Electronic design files
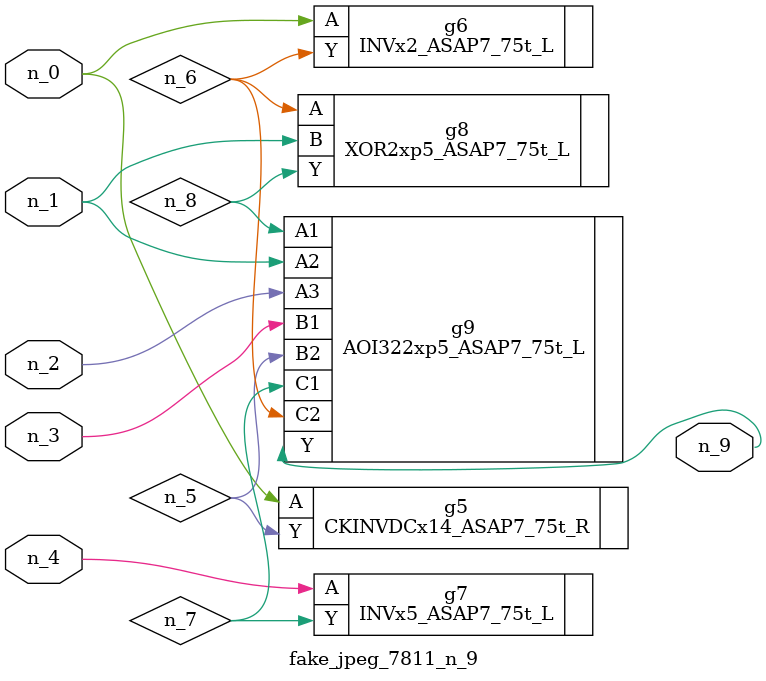
<source format=v>
module fake_jpeg_7811_n_9 (n_3, n_2, n_1, n_0, n_4, n_9);

input n_3;
input n_2;
input n_1;
input n_0;
input n_4;

output n_9;

wire n_8;
wire n_6;
wire n_5;
wire n_7;

CKINVDCx14_ASAP7_75t_R g5 ( 
.A(n_0),
.Y(n_5)
);

INVx2_ASAP7_75t_L g6 ( 
.A(n_0),
.Y(n_6)
);

INVx5_ASAP7_75t_L g7 ( 
.A(n_4),
.Y(n_7)
);

XOR2xp5_ASAP7_75t_L g8 ( 
.A(n_6),
.B(n_1),
.Y(n_8)
);

AOI322xp5_ASAP7_75t_L g9 ( 
.A1(n_8),
.A2(n_1),
.A3(n_2),
.B1(n_3),
.B2(n_5),
.C1(n_7),
.C2(n_6),
.Y(n_9)
);


endmodule
</source>
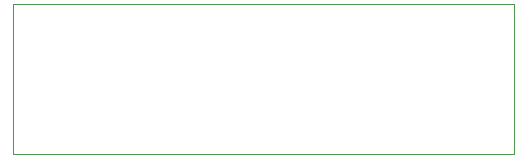
<source format=gbr>
%TF.GenerationSoftware,KiCad,Pcbnew,(6.0.9)*%
%TF.CreationDate,2022-12-24T19:37:37+02:00*%
%TF.ProjectId,GPSBoard,47505342-6f61-4726-942e-6b696361645f,rev?*%
%TF.SameCoordinates,Original*%
%TF.FileFunction,Legend,Bot*%
%TF.FilePolarity,Positive*%
%FSLAX46Y46*%
G04 Gerber Fmt 4.6, Leading zero omitted, Abs format (unit mm)*
G04 Created by KiCad (PCBNEW (6.0.9)) date 2022-12-24 19:37:37*
%MOMM*%
%LPD*%
G01*
G04 APERTURE LIST*
%TA.AperFunction,Profile*%
%ADD10C,0.050000*%
%TD*%
G04 APERTURE END LIST*
D10*
X70739000Y-62230000D02*
X113157000Y-62230000D01*
X113157000Y-62230000D02*
X113157000Y-74930000D01*
X113157000Y-74930000D02*
X70739000Y-74930000D01*
X70739000Y-74930000D02*
X70739000Y-62230000D01*
M02*

</source>
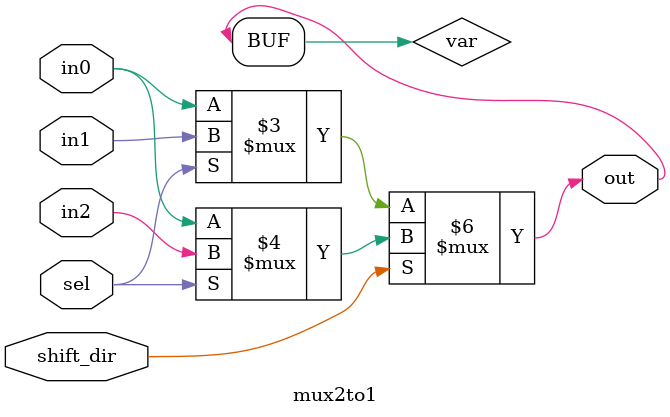
<source format=v>
`timescale 1ns / 1ps
module mux2to1(
input in0,in1,in2,
input sel,
input shift_dir,

output out);
	reg var;
	
	always @( * )
	begin
		if ( shift_dir == 0)
			 var=(sel)?in1:in0;
		else
			 var=(sel)?in2:in0;
	end
	assign out = var;
endmodule

</source>
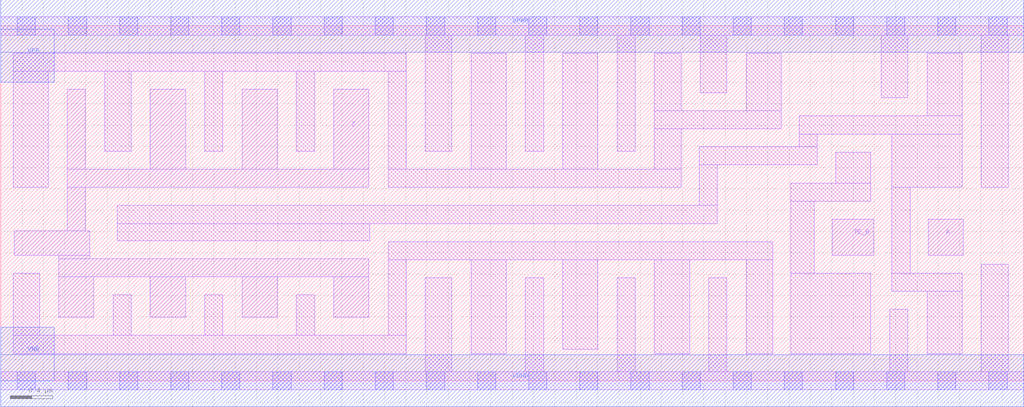
<source format=lef>
# Copyright 2020 The SkyWater PDK Authors
#
# Licensed under the Apache License, Version 2.0 (the "License");
# you may not use this file except in compliance with the License.
# You may obtain a copy of the License at
#
#     https://www.apache.org/licenses/LICENSE-2.0
#
# Unless required by applicable law or agreed to in writing, software
# distributed under the License is distributed on an "AS IS" BASIS,
# WITHOUT WARRANTIES OR CONDITIONS OF ANY KIND, either express or implied.
# See the License for the specific language governing permissions and
# limitations under the License.
#
# SPDX-License-Identifier: Apache-2.0

VERSION 5.5 ;
NAMESCASESENSITIVE ON ;
BUSBITCHARS "[]" ;
DIVIDERCHAR "/" ;
MACRO sky130_fd_sc_lp__ebufn_8
  CLASS CORE ;
  SOURCE USER ;
  ORIGIN  0.000000  0.000000 ;
  SIZE  9.600000 BY  3.330000 ;
  SYMMETRY X Y R90 ;
  SITE unit ;
  PIN A
    ANTENNAGATEAREA  0.630000 ;
    DIRECTION INPUT ;
    USE SIGNAL ;
    PORT
      LAYER li1 ;
        RECT 8.705000 1.180000 9.035000 1.515000 ;
    END
  END A
  PIN TE_B
    ANTENNAGATEAREA  1.827000 ;
    DIRECTION INPUT ;
    USE SIGNAL ;
    PORT
      LAYER li1 ;
        RECT 7.805000 1.180000 8.195000 1.515000 ;
    END
  END TE_B
  PIN Z
    ANTENNADIFFAREA  2.352000 ;
    DIRECTION OUTPUT ;
    USE SIGNAL ;
    PORT
      LAYER li1 ;
        RECT 0.125000 1.180000 0.835000 1.410000 ;
        RECT 0.545000 0.595000 0.875000 0.975000 ;
        RECT 0.545000 0.975000 3.455000 1.145000 ;
        RECT 0.545000 1.145000 0.835000 1.180000 ;
        RECT 0.625000 1.410000 0.795000 1.815000 ;
        RECT 0.625000 1.815000 3.455000 1.985000 ;
        RECT 0.625000 1.985000 0.795000 2.735000 ;
        RECT 1.405000 0.595000 1.735000 0.975000 ;
        RECT 1.405000 1.985000 1.735000 2.735000 ;
        RECT 2.265000 0.595000 2.595000 0.975000 ;
        RECT 2.265000 1.985000 2.595000 2.735000 ;
        RECT 3.125000 0.595000 3.455000 0.975000 ;
        RECT 3.125000 1.985000 3.455000 2.735000 ;
    END
  END Z
  PIN VGND
    DIRECTION INOUT ;
    USE GROUND ;
    PORT
      LAYER met1 ;
        RECT 0.000000 -0.245000 9.600000 0.245000 ;
    END
  END VGND
  PIN VNB
    DIRECTION INOUT ;
    USE GROUND ;
    PORT
      LAYER met1 ;
        RECT 0.000000 0.000000 0.500000 0.500000 ;
    END
  END VNB
  PIN VPB
    DIRECTION INOUT ;
    USE POWER ;
    PORT
      LAYER met1 ;
        RECT 0.000000 2.800000 0.500000 3.300000 ;
    END
  END VPB
  PIN VPWR
    DIRECTION INOUT ;
    USE POWER ;
    PORT
      LAYER met1 ;
        RECT 0.000000 3.085000 9.600000 3.575000 ;
    END
  END VPWR
  OBS
    LAYER li1 ;
      RECT 0.000000 -0.085000 9.600000 0.085000 ;
      RECT 0.000000  3.245000 9.600000 3.415000 ;
      RECT 0.115000  0.255000 3.805000 0.425000 ;
      RECT 0.115000  0.425000 0.365000 1.010000 ;
      RECT 0.115000  1.815000 0.445000 2.905000 ;
      RECT 0.115000  2.905000 3.805000 3.075000 ;
      RECT 0.975000  2.155000 1.225000 2.905000 ;
      RECT 1.055000  0.425000 1.225000 0.805000 ;
      RECT 1.095000  1.315000 3.465000 1.475000 ;
      RECT 1.095000  1.475000 6.725000 1.645000 ;
      RECT 1.915000  0.425000 2.085000 0.805000 ;
      RECT 1.915000  2.155000 2.085000 2.905000 ;
      RECT 2.775000  0.425000 2.945000 0.805000 ;
      RECT 2.775000  2.155000 2.945000 2.905000 ;
      RECT 3.635000  0.425000 3.805000 1.135000 ;
      RECT 3.635000  1.135000 7.245000 1.305000 ;
      RECT 3.635000  1.815000 6.385000 1.985000 ;
      RECT 3.635000  1.985000 3.805000 2.905000 ;
      RECT 3.985000  0.085000 4.235000 0.965000 ;
      RECT 3.985000  2.155000 4.235000 3.245000 ;
      RECT 4.415000  0.255000 4.745000 1.135000 ;
      RECT 4.415000  1.985000 4.745000 3.075000 ;
      RECT 4.925000  0.085000 5.095000 0.965000 ;
      RECT 4.925000  2.155000 5.095000 3.245000 ;
      RECT 5.275000  0.295000 5.605000 1.135000 ;
      RECT 5.275000  1.985000 5.605000 3.075000 ;
      RECT 5.785000  0.085000 5.955000 0.965000 ;
      RECT 5.785000  2.155000 5.955000 3.245000 ;
      RECT 6.135000  0.255000 6.465000 1.135000 ;
      RECT 6.135000  1.985000 6.385000 2.365000 ;
      RECT 6.135000  2.365000 7.325000 2.535000 ;
      RECT 6.135000  2.535000 6.385000 3.075000 ;
      RECT 6.555000  1.645000 6.725000 2.025000 ;
      RECT 6.555000  2.025000 7.665000 2.195000 ;
      RECT 6.565000  2.705000 6.815000 3.245000 ;
      RECT 6.645000  0.085000 6.815000 0.965000 ;
      RECT 6.995000  0.255000 7.245000 1.135000 ;
      RECT 6.995000  2.535000 7.325000 3.075000 ;
      RECT 7.415000  0.255000 8.165000 1.010000 ;
      RECT 7.415000  1.010000 7.635000 1.685000 ;
      RECT 7.415000  1.685000 8.165000 1.855000 ;
      RECT 7.495000  2.195000 7.665000 2.315000 ;
      RECT 7.495000  2.315000 9.025000 2.485000 ;
      RECT 7.835000  1.855000 8.165000 2.145000 ;
      RECT 8.265000  2.655000 8.515000 3.245000 ;
      RECT 8.345000  0.085000 8.515000 0.670000 ;
      RECT 8.365000  0.840000 9.025000 1.010000 ;
      RECT 8.365000  1.010000 8.535000 1.815000 ;
      RECT 8.365000  1.815000 9.025000 2.315000 ;
      RECT 8.695000  0.255000 9.025000 0.840000 ;
      RECT 8.695000  2.485000 9.025000 3.075000 ;
      RECT 9.205000  0.085000 9.455000 1.095000 ;
      RECT 9.205000  1.815000 9.455000 3.245000 ;
    LAYER mcon ;
      RECT 0.155000 -0.085000 0.325000 0.085000 ;
      RECT 0.155000  3.245000 0.325000 3.415000 ;
      RECT 0.635000 -0.085000 0.805000 0.085000 ;
      RECT 0.635000  3.245000 0.805000 3.415000 ;
      RECT 1.115000 -0.085000 1.285000 0.085000 ;
      RECT 1.115000  3.245000 1.285000 3.415000 ;
      RECT 1.595000 -0.085000 1.765000 0.085000 ;
      RECT 1.595000  3.245000 1.765000 3.415000 ;
      RECT 2.075000 -0.085000 2.245000 0.085000 ;
      RECT 2.075000  3.245000 2.245000 3.415000 ;
      RECT 2.555000 -0.085000 2.725000 0.085000 ;
      RECT 2.555000  3.245000 2.725000 3.415000 ;
      RECT 3.035000 -0.085000 3.205000 0.085000 ;
      RECT 3.035000  3.245000 3.205000 3.415000 ;
      RECT 3.515000 -0.085000 3.685000 0.085000 ;
      RECT 3.515000  3.245000 3.685000 3.415000 ;
      RECT 3.995000 -0.085000 4.165000 0.085000 ;
      RECT 3.995000  3.245000 4.165000 3.415000 ;
      RECT 4.475000 -0.085000 4.645000 0.085000 ;
      RECT 4.475000  3.245000 4.645000 3.415000 ;
      RECT 4.955000 -0.085000 5.125000 0.085000 ;
      RECT 4.955000  3.245000 5.125000 3.415000 ;
      RECT 5.435000 -0.085000 5.605000 0.085000 ;
      RECT 5.435000  3.245000 5.605000 3.415000 ;
      RECT 5.915000 -0.085000 6.085000 0.085000 ;
      RECT 5.915000  3.245000 6.085000 3.415000 ;
      RECT 6.395000 -0.085000 6.565000 0.085000 ;
      RECT 6.395000  3.245000 6.565000 3.415000 ;
      RECT 6.875000 -0.085000 7.045000 0.085000 ;
      RECT 6.875000  3.245000 7.045000 3.415000 ;
      RECT 7.355000 -0.085000 7.525000 0.085000 ;
      RECT 7.355000  3.245000 7.525000 3.415000 ;
      RECT 7.835000 -0.085000 8.005000 0.085000 ;
      RECT 7.835000  3.245000 8.005000 3.415000 ;
      RECT 8.315000 -0.085000 8.485000 0.085000 ;
      RECT 8.315000  3.245000 8.485000 3.415000 ;
      RECT 8.795000 -0.085000 8.965000 0.085000 ;
      RECT 8.795000  3.245000 8.965000 3.415000 ;
      RECT 9.275000 -0.085000 9.445000 0.085000 ;
      RECT 9.275000  3.245000 9.445000 3.415000 ;
  END
END sky130_fd_sc_lp__ebufn_8

</source>
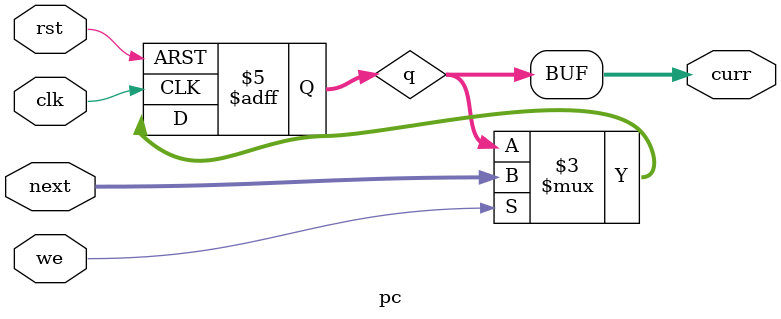
<source format=v>
`timescale 1ns / 1ps


module pc(curr,next,clk,rst,we);
output [31:0] curr;
input [31:0] next;
input clk,rst,we;

reg [31:0] q;
always @(posedge clk or negedge rst) begin
if (!rst) begin
    q <= 32'b0;
end
    else if(we) begin 
    q <= next;
end
end
assign curr=q;
endmodule

</source>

**ACTION ITEM:**
From the entries above, write out only the lines starting at the line that holds "RECT 0.155000 -0.085000" and ending at the line that holds "8.965000 3.415000 ;", keeping both and matching them exactly.

**FINISHED TASK:**
      RECT 0.155000 -0.085000 0.325000 0.085000 ;
      RECT 0.155000  3.245000 0.325000 3.415000 ;
      RECT 0.635000 -0.085000 0.805000 0.085000 ;
      RECT 0.635000  3.245000 0.805000 3.415000 ;
      RECT 1.115000 -0.085000 1.285000 0.085000 ;
      RECT 1.115000  3.245000 1.285000 3.415000 ;
      RECT 1.595000 -0.085000 1.765000 0.085000 ;
      RECT 1.595000  3.245000 1.765000 3.415000 ;
      RECT 2.075000 -0.085000 2.245000 0.085000 ;
      RECT 2.075000  3.245000 2.245000 3.415000 ;
      RECT 2.555000 -0.085000 2.725000 0.085000 ;
      RECT 2.555000  3.245000 2.725000 3.415000 ;
      RECT 3.035000 -0.085000 3.205000 0.085000 ;
      RECT 3.035000  3.245000 3.205000 3.415000 ;
      RECT 3.515000 -0.085000 3.685000 0.085000 ;
      RECT 3.515000  3.245000 3.685000 3.415000 ;
      RECT 3.995000 -0.085000 4.165000 0.085000 ;
      RECT 3.995000  3.245000 4.165000 3.415000 ;
      RECT 4.475000 -0.085000 4.645000 0.085000 ;
      RECT 4.475000  3.245000 4.645000 3.415000 ;
      RECT 4.955000 -0.085000 5.125000 0.085000 ;
      RECT 4.955000  3.245000 5.125000 3.415000 ;
      RECT 5.435000 -0.085000 5.605000 0.085000 ;
      RECT 5.435000  3.245000 5.605000 3.415000 ;
      RECT 5.915000 -0.085000 6.085000 0.085000 ;
      RECT 5.915000  3.245000 6.085000 3.415000 ;
      RECT 6.395000 -0.085000 6.565000 0.085000 ;
      RECT 6.395000  3.245000 6.565000 3.415000 ;
      RECT 6.875000 -0.085000 7.045000 0.085000 ;
      RECT 6.875000  3.245000 7.045000 3.415000 ;
      RECT 7.355000 -0.085000 7.525000 0.085000 ;
      RECT 7.355000  3.245000 7.525000 3.415000 ;
      RECT 7.835000 -0.085000 8.005000 0.085000 ;
      RECT 7.835000  3.245000 8.005000 3.415000 ;
      RECT 8.315000 -0.085000 8.485000 0.085000 ;
      RECT 8.315000  3.245000 8.485000 3.415000 ;
      RECT 8.795000 -0.085000 8.965000 0.085000 ;
      RECT 8.795000  3.245000 8.965000 3.415000 ;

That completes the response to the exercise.